Automatic Train Protection

After five years WESTECT goes live and it is time for me to go back and do some more study!

WESTECT, produced by Westinghouse Rail System Australia, is one of the first continuous Automatic Train Protection (ATP) systems in the world.  Designed in conjunction with and for Queensland Rail for their main coastal route.  ATP systems in general monitor train movements and speed and will cut power and/or apply brake to ensure that the train does not violate current and future speed restriction or exceed Limits Of Authority (red lights etc.).  The continuous part of WESTECT means that the on-board part of the system is continuously updated as to the state of upcoming signals allowing it to react immediately to signal changes.

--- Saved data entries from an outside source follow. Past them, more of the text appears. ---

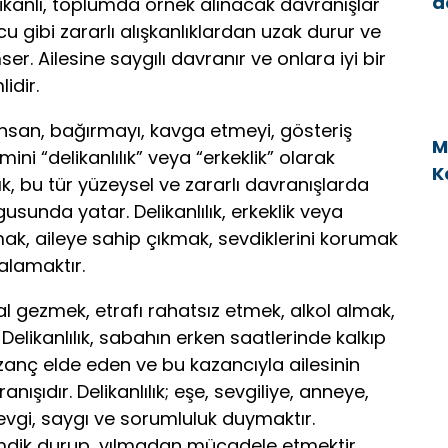
d
likanlı, toplumda örnek alınacak davranışlar
a
ucu gibi zararlı alışkanlıklardan uzak durur ve
ser. Ailesine saygılı davranır ve onlara iyi bir
idir.
san, bağırmayı, kavga etmeyi, gösteriş
M
ini “delikanlılık” veya “erkeklik” olarak
K
lık, bu tür yüzeysel ve zararlı davranışlarda
v
usunda yatar. Delikanlılık, erkeklik veya
k, aileye sahip çıkmak, sevdiklerini korumak
alamaktır.
val gezmek, etrafı rahatsız etmek, alkol almak,
Delikanlılık, sabahın erken saatlerinde kalkıp
kazanç elde eden ve bu kazancıyla ailesinin
ışıdır. Delikanlılık; eşe, sevgiliye, anneye,
evgi, saygı ve sorumluluk duymaktır.
imdik durup, yılmadan mücadele etmektir.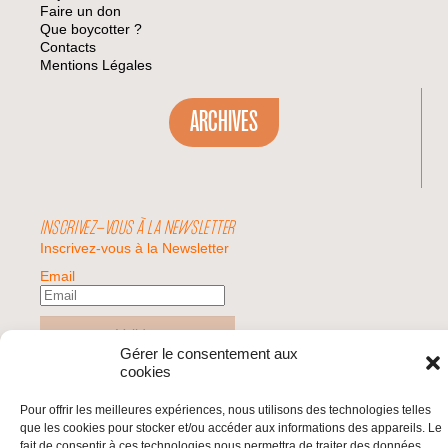
Faire un don
Que boycotter ?
Contacts
Mentions Légales
ARCHIVES
INSCRIVEZ-VOUS À LA NEWSLETTER
Inscrivez-vous à la Newsletter
Email
Valider
Gérer le consentement aux
cookies
© 2026 | BDS France | Boycott Désinvestissement Sanctions, la réponse
Pour offrir les meilleures expériences, nous utilisons des technologies telles
citoyenne et non-violente à l'impunité d'Israël |
que les cookies pour stocker et/ou accéder aux informations des appareils. Le
fait de consentir à ces technologies nous permettra de traiter des données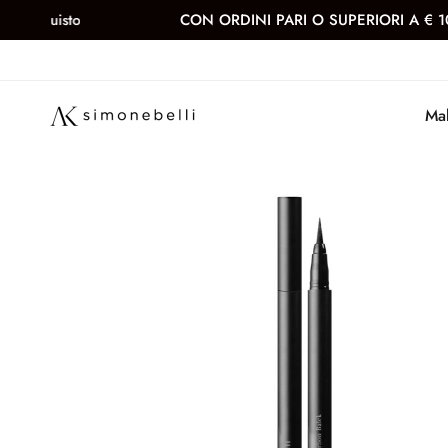
CON ORDINI PARI O SUPERIORI A € 100 TI REGALIAMO UN P
Mak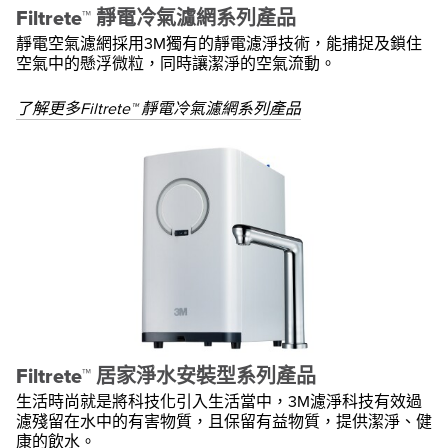
Filtrete™ 靜電冷氣濾網系列產品
靜電空氣濾網採用3M獨有的靜電濾淨技術，能捕捉及鎖住
空氣中的懸浮微粒，同時讓潔淨的空氣流動。
了解更多Filtrete™ 靜電冷氣濾網系列產品
Filtrete™ 居家淨水安裝型系列產品
生活時尚就是將科技化引入生活當中，3M濾淨科技有效過
濾殘留在水中的有害物質，且保留有益物質，提供潔淨、健
康的飲水。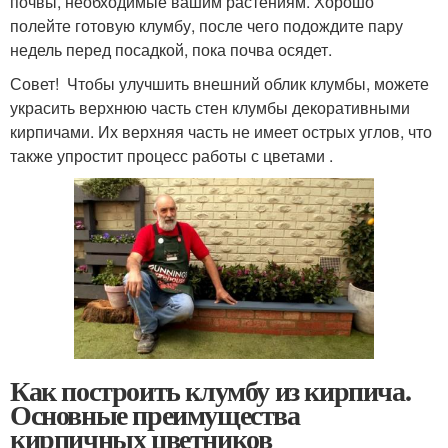
почвы, необходимые вашим растениям. Хорошо
полейте готовую клумбу, после чего подождите пару
недель перед посадкой, пока почва осядет.
Совет! Чтобы улучшить внешний облик клумбы, можете
украсить верхнюю часть стен клумбы декоративными
кирпичами. Их верхняя часть не имеет острых углов, что
также упростит процесс работы с цветами .
Как построить клумбу из кирпича.
Основные преимущества
кирпичных цветников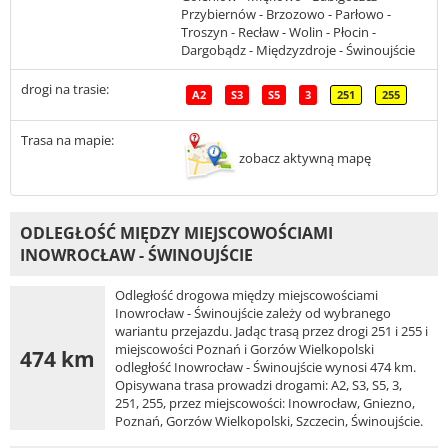
Przybiernów - Brzozowo - Parłowo -
Troszyn - Recław - Wolin - Płocin -
Dargobądz - Międzyzdroje - Świnoujście
drogi na trasie:
A2
S3
S5
3
251
255
Trasa na mapie:
zobacz aktywną mapę
ODLEGŁOŚĆ MIĘDZY MIEJSCOWOŚCIAMI
INOWROCŁAW - ŚWINOUJŚCIE
Odległość drogowa między miejscowościami
Inowrocław - Świnoujście zależy od wybranego
wariantu przejazdu. Jadąc trasą przez drogi 251 i 255 i
miejscowości Poznań i Gorzów Wielkopolski
474 km
odległość Inowrocław - Świnoujście wynosi 474 km.
Opisywana trasa prowadzi drogami: A2, S3, S5, 3,
251, 255, przez miejscowości: Inowrocław, Gniezno,
Poznań, Gorzów Wielkopolski, Szczecin, Świnoujście.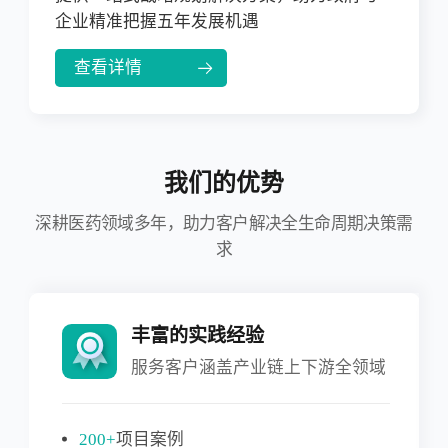
企业精准把握五年发展机遇
查看详情
我们的优势
深耕医药领域多年，助力客户解决全生命周期决策需
求
丰富的实践经验
服务客户涵盖产业链上下游全领域
200+
项目案例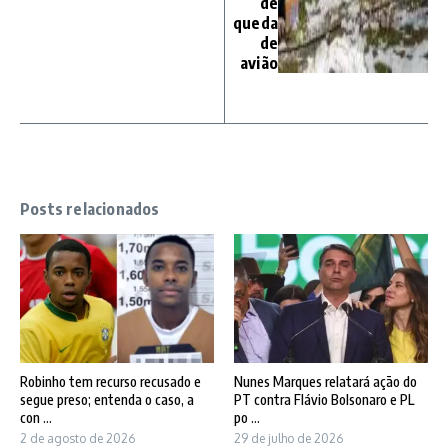
de
queda
de
avião
Posts relacionados
Robinho tem recurso recusado e
Nunes Marques relatará ação do
segue preso; entenda o caso, a
PT contra Flávio Bolsonaro e PL
con ...
po ...
2 de agosto de 2026
29 de julho de 2026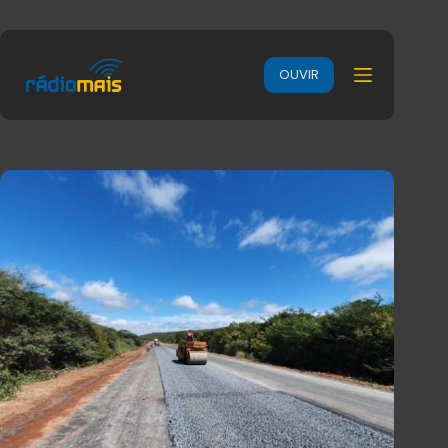
OUVIR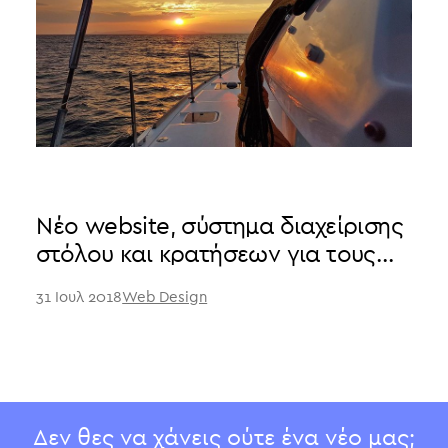
Νέο website, σύστημα διαχείρισης
στόλου και κρατήσεων για τους
Sailing Athens!
31 Ιουλ 2018
Web Design
Δεν θες να χάνεις ούτε ένα νέο μας;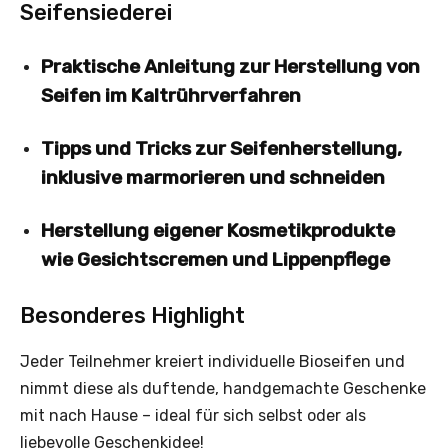
Seifensiederei
Praktische Anleitung zur Herstellung von
Seifen im Kaltrührverfahren
Tipps und Tricks zur Seifenherstellung,
inklusive marmorieren und schneiden
Herstellung eigener Kosmetikprodukte
wie Gesichtscremen und Lippenpflege
Besonderes Highlight
Jeder Teilnehmer kreiert individuelle Bioseifen und
nimmt diese als duftende, handgemachte Geschenke
mit nach Hause – ideal für sich selbst oder als
liebevolle Geschenkidee!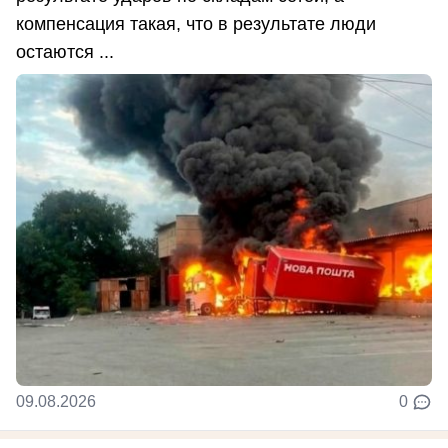
компенсация такая, что в результате люди
остаются ...
09.08.2026
0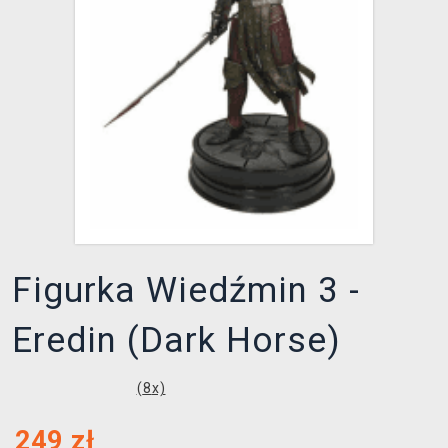
XZONE KLUB
Figurka Wiedźmin 3 -
Eredin (Dark Horse)
(
8
x)
249
zł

I have been involved with WESTECT from the outset:

  • assisting with requirements capture using the Yourdon structured methodology.
  • Developing a “Driver’s Simulator” (using C on DOS) to prototype the system and find tune the driver’s interface.
  • Designing the overall architecture of the on-board sub-system.
  • Designing, implementing (using Ada) and unit testing two of the core on-board software modules.
  • Getting the Ada run time Board Support Package up and running on propriety hardware including the safety critical fail safe aspects (lots of assembler work).
  • Integration testing (getting all the on-board modules working on the proprietry hardware).
  • Overall debugging (getting the complete system working once it was installed on the rail network.

All development was done to the British Rail standards for Safety Integrity Level (SIL) 3 systems.

This was a fairly large project in a medium sized company and I was one of the original members of the project team.  I remained on the technical side of the project leading the on-board team (there was about 15 members in the team at its peak).